■ EXERCISE BRIEF ■
Both the line with "25 | 50 | 75 |" and the line with "Determination of total flavonoid levels" in the records below must appear in the output, along with every line between them, exactly and with nothing added.

■ DATASET ENTRIES ■

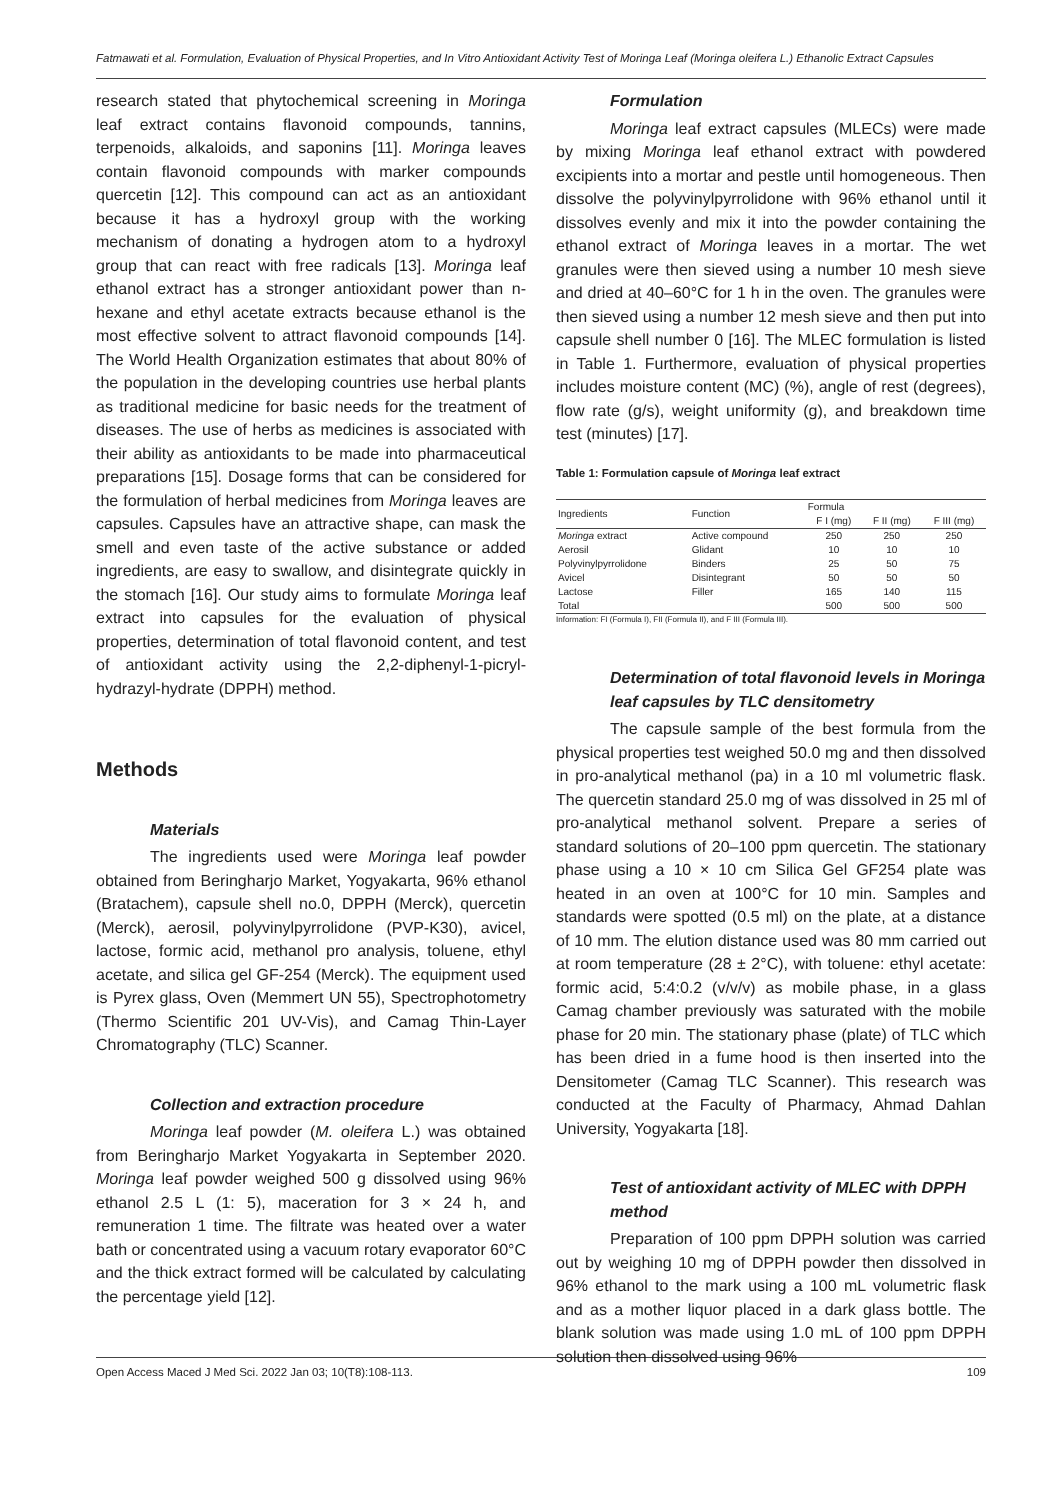Fatmawati et al. Formulation, Evaluation of Physical Properties, and In Vitro Antioxidant Activity Test of Moringa Leaf (Moringa oleifera L.) Ethanolic Extract Capsules
research stated that phytochemical screening in Moringa leaf extract contains flavonoid compounds, tannins, terpenoids, alkaloids, and saponins [11]. Moringa leaves contain flavonoid compounds with marker compounds quercetin [12]. This compound can act as an antioxidant because it has a hydroxyl group with the working mechanism of donating a hydrogen atom to a hydroxyl group that can react with free radicals [13]. Moringa leaf ethanol extract has a stronger antioxidant power than n-hexane and ethyl acetate extracts because ethanol is the most effective solvent to attract flavonoid compounds [14]. The World Health Organization estimates that about 80% of the population in the developing countries use herbal plants as traditional medicine for basic needs for the treatment of diseases. The use of herbs as medicines is associated with their ability as antioxidants to be made into pharmaceutical preparations [15]. Dosage forms that can be considered for the formulation of herbal medicines from Moringa leaves are capsules. Capsules have an attractive shape, can mask the smell and even taste of the active substance or added ingredients, are easy to swallow, and disintegrate quickly in the stomach [16]. Our study aims to formulate Moringa leaf extract into capsules for the evaluation of physical properties, determination of total flavonoid content, and test of antioxidant activity using the 2,2-diphenyl-1-picryl-hydrazyl-hydrate (DPPH) method.
Methods
Materials
The ingredients used were Moringa leaf powder obtained from Beringharjo Market, Yogyakarta, 96% ethanol (Bratachem), capsule shell no.0, DPPH (Merck), quercetin (Merck), aerosil, polyvinylpyrrolidone (PVP-K30), avicel, lactose, formic acid, methanol pro analysis, toluene, ethyl acetate, and silica gel GF-254 (Merck). The equipment used is Pyrex glass, Oven (Memmert UN 55), Spectrophotometry (Thermo Scientific 201 UV-Vis), and Camag Thin-Layer Chromatography (TLC) Scanner.
Collection and extraction procedure
Moringa leaf powder (M. oleifera L.) was obtained from Beringharjo Market Yogyakarta in September 2020. Moringa leaf powder weighed 500 g dissolved using 96% ethanol 2.5 L (1: 5), maceration for 3 × 24 h, and remuneration 1 time. The filtrate was heated over a water bath or concentrated using a vacuum rotary evaporator 60°C and the thick extract formed will be calculated by calculating the percentage yield [12].
Formulation
Moringa leaf extract capsules (MLECs) were made by mixing Moringa leaf ethanol extract with powdered excipients into a mortar and pestle until homogeneous. Then dissolve the polyvinylpyrrolidone with 96% ethanol until it dissolves evenly and mix it into the powder containing the ethanol extract of Moringa leaves in a mortar. The wet granules were then sieved using a number 10 mesh sieve and dried at 40–60°C for 1 h in the oven. The granules were then sieved using a number 12 mesh sieve and then put into capsule shell number 0 [16]. The MLEC formulation is listed in Table 1. Furthermore, evaluation of physical properties includes moisture content (MC) (%), angle of rest (degrees), flow rate (g/s), weight uniformity (g), and breakdown time test (minutes) [17].
Table 1: Formulation capsule of Moringa leaf extract
| Ingredients | Function | Formula | | |
| --- | --- | --- | --- | --- |
| | | F I (mg) | F II (mg) | F III (mg) |
| Moringa extract | Active compound | 250 | 250 | 250 |
| Aerosil | Glidant | 10 | 10 | 10 |
| Polyvinylpyrrolidone | Binders | 25 | 50 | 75 |
| Avicel | Disintegrant | 50 | 50 | 50 |
| Lactose | Filler | 165 | 140 | 115 |
| Total | | 500 | 500 | 500 |
Information: FI (Formula I), FII (Formula II), and F III (Formula III).
Determination of total flavonoid levels in Moringa leaf capsules by TLC densitometry
The capsule sample of the best formula from the physical properties test weighed 50.0 mg and then dissolved in pro-analytical methanol (pa) in a 10 ml volumetric flask. The quercetin standard 25.0 mg of was dissolved in 25 ml of pro-analytical methanol solvent. Prepare a series of standard solutions of 20–100 ppm quercetin. The stationary phase using a 10 × 10 cm Silica Gel GF254 plate was heated in an oven at 100°C for 10 min. Samples and standards were spotted (0.5 ml) on the plate, at a distance of 10 mm. The elution distance used was 80 mm carried out at room temperature (28 ± 2°C), with toluene: ethyl acetate: formic acid, 5:4:0.2 (v/v/v) as mobile phase, in a glass Camag chamber previously was saturated with the mobile phase for 20 min. The stationary phase (plate) of TLC which has been dried in a fume hood is then inserted into the Densitometer (Camag TLC Scanner). This research was conducted at the Faculty of Pharmacy, Ahmad Dahlan University, Yogyakarta [18].
Test of antioxidant activity of MLEC with DPPH method
Preparation of 100 ppm DPPH solution was carried out by weighing 10 mg of DPPH powder then dissolved in 96% ethanol to the mark using a 100 mL volumetric flask and as a mother liquor placed in a dark glass bottle. The blank solution was made using 1.0 mL of 100 ppm DPPH solution then dissolved using 96%
Open Access Maced J Med Sci. 2022 Jan 03; 10(T8):108-113. 109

■ SOLUTION FOR THIS TASK ■
| Polyvinylpyrrolidone | Binders | 25 | 50 | 75 |
| Avicel | Disintegrant | 50 | 50 | 50 |
| Lactose | Filler | 165 | 140 | 115 |
| Total | | 500 | 500 | 500 |
Information: FI (Formula I), FII (Formula II), and F III (Formula III).
Determination of total flavonoid levels in Moringa leaf capsules by TLC densitometry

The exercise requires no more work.